Alors que le précédent film du cinéaste mexicain, The Shape of Water (2017), se posait comme une fable sensible et lumineuse, on ne trouve pas une once d’espoir dans Nightmare Alley; mieux, quand la noirceur semble se dissiper, on sait que c’est du vent. Car en racontant les travers de l’homme, Guillermo Del Toro expose les trucs et astuces qui transforment l’humain en odieux manipulateur, de la même manière que Stanton Carlisle apprend et parfait toutes les techniques qui le font passer pour un véritable voyant, ou encore comme Clem (Willem Dafoe) dévoile le secret qui permet de transformer un simple homme en bête de foire.
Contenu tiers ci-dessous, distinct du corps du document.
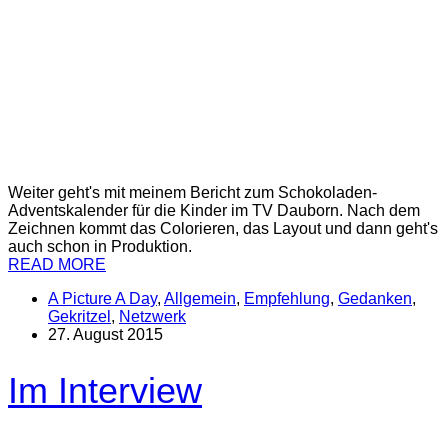
Weiter geht's mit meinem Bericht zum Schokoladen-
Adventskalender für die Kinder im TV Dauborn. Nach dem
Zeichnen kommt das Colorieren, das Layout und dann geht's
auch schon in Produktion.
READ MORE
A Picture A Day
,
Allgemein
,
Empfehlung
,
Gedanken
,
Gekritzel
,
Netzwerk
27. August 2015
Im Interview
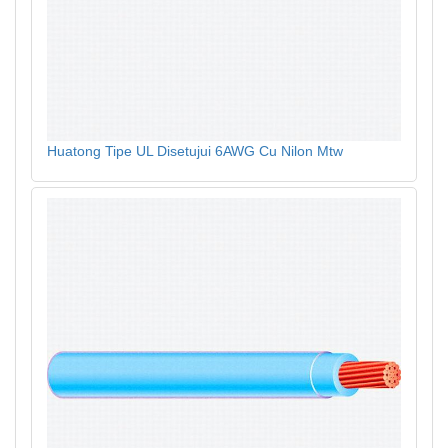
Huatong Tipe UL Disetujui 6AWG Cu Nilon Mtw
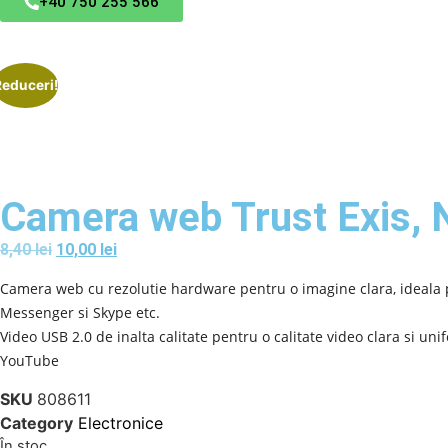
+40 750 255 566
Reduceri!
Camera web Trust Exis, 
8,40
lei
10,00
lei
Camera web cu rezolutie hardware pentru o imagine clara, ideala
Messenger si Skype etc.
Video USB 2.0 de inalta calitate pentru o calitate video clara si uni
YouTube
SKU
808611
Category
Electronice
În stoc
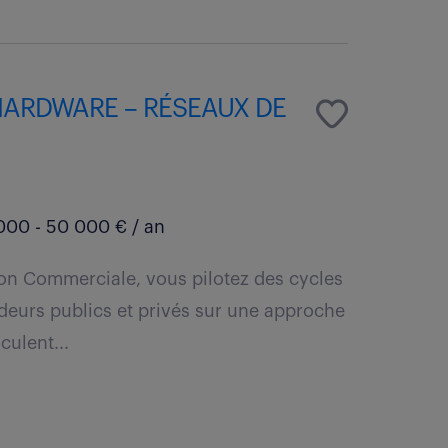
HARDWARE – RÉSEAUX DE
00 - 50 000 € / an
ion Commerciale, vous pilotez des cycles
eurs publics et privés sur une approche
culent...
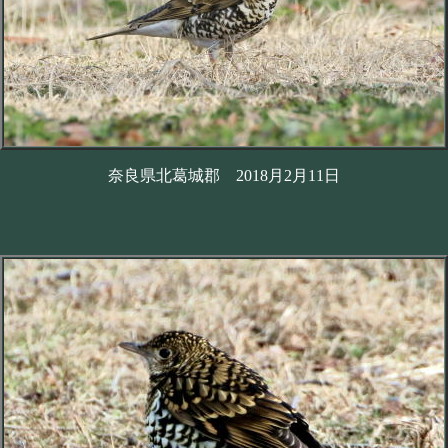
奈良県北葛城郡 2018月2月11日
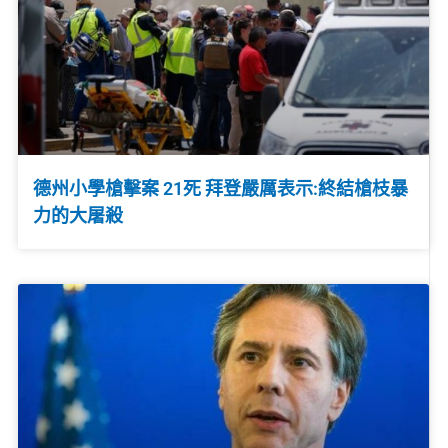
德州小學槍擊案 21死 拜登嚴厲表示:終結槍枝暴
力的大屠殺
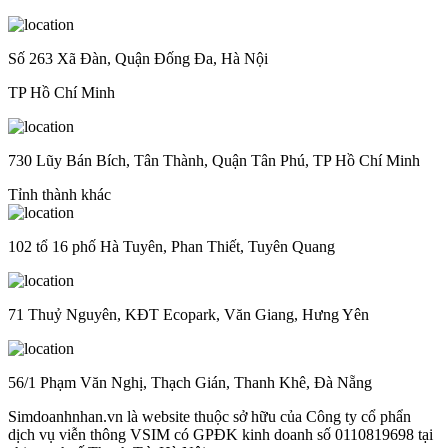
Số 263 Xã Đàn, Quận Đống Đa, Hà Nội
TP Hồ Chí Minh
730 Lũy Bán Bích, Tân Thành, Quận Tân Phú, TP Hồ Chí Minh
Tỉnh thành khác
102 tổ 16 phố Hà Tuyên, Phan Thiết, Tuyên Quang
71 Thuỷ Nguyên, KĐT Ecopark, Văn Giang, Hưng Yên
56/1 Phạm Văn Nghị, Thạch Gián, Thanh Khê, Đà Nẵng
Simdoanhnhan.vn là website thuộc sở hữu của Công ty cổ phẩn
dịch vụ viễn thông VSIM có GPĐK kinh doanh số 0110819698 tại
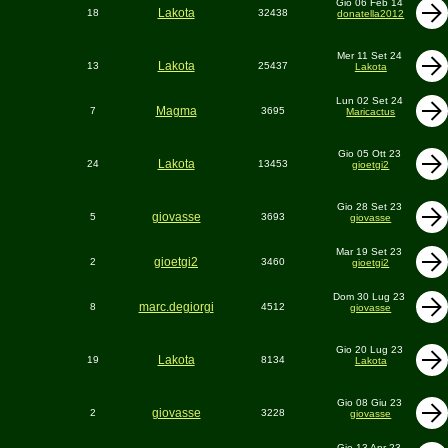
Gio 06 Feb 14
Lakota
18
32438
donatella2012
Mer 11 Set 24
Lakota
13
25437
Lakota
Lun 02 Set 24
Magma
7
3695
Maricactus
Gio 05 Ott 23
Lakota
24
13453
gioetgi2
Gio 28 Set 23
giovasse
5
3693
giovasse
Mar 19 Set 23
gioetgi2
2
3460
gioetgi2
Dom 30 Lug 23
marc.degiorgi
8
4512
giovasse
Gio 20 Lug 23
Lakota
19
8134
Lakota
Gio 08 Giu 23
giovasse
2
3228
giovasse
Gio 13 Apr 23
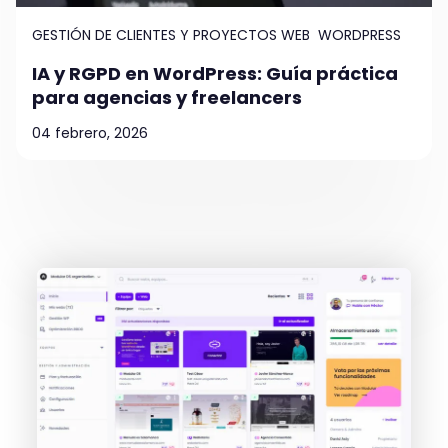
GESTIÓN DE CLIENTES Y PROYECTOS WEB
WORDPRESS
IA y RGPD en WordPress: Guía práctica
para agencias y freelancers
04 febrero, 2026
Et puisqu’il s’agit d’un film sur la manipulation et la soif de l’argent, c’est aussi, forcément, un film sur ce fantastique mensonge qu’est le cinéma. Pourtant flamboyant, Nightmare Alley se refuse même à la tentation du glamour, en dépit d’un casting qui serait le rêve de toute production hollywoodienne.
Le meilleur Del Toro
Divisé en deux parties, le film – qui prend comme fil rouge l’éternel récit du chemin vers la gloire et de la chute abrupte – se déplie en miroir, avec, en sus, des références à Freaks (Tod Browning, 1932) ou encore Carnival of Souls (Herk Harvey, 1962) dans la première moitié, et au film noir de l’âge d’or hollywoodien dans la seconde. Et Carlisle de se retrouver, au cirque comme à la ville, face à son négatif : après le terrible Clem, diabolique crapule, il rencontrera à New York la psychiatre Lilith Ritter (Cate Blanchett), qui, comme le précédent, va nouer avec l’antihéros un lien particulier. À la différence du Monsieur Loyal du «freak show», pourtant, la femme fatale de la grande ville rivalise avec le charisme et les capacités de séduction du voyant manipulateur; qui sait ce que ces deux-là partagent encore?
Pour un cinéaste qui a passé sa vie à susciter le cauchemar chez le spectateur, avec des créatures difficiles à oublier, Del Toro émet une sentence définitive : si les monstres existent, c’est parce que les humains les fabriquent. Et si l’humain peut créer des choses aussi impensables, de quelle part d’inhumanité est-il composé? Le cinéaste démarre son film en terrain connu pour mieux renverser les rôles : l’horreur présentée comme un spectacle forain reste un divertissement, c’est l’art du faux. Dans la chaleur feutrée des salons new-yorkais, en revanche, on se montre sous son meilleur jour afin d’entretenir le mensonge qui gomme le véritable monstre, responsable d’horreurs indicibles… Passionnant, splendide et d’un pessimisme jusqu’au-boutiste : c’est à n’en pas douter le meilleur Del Toro.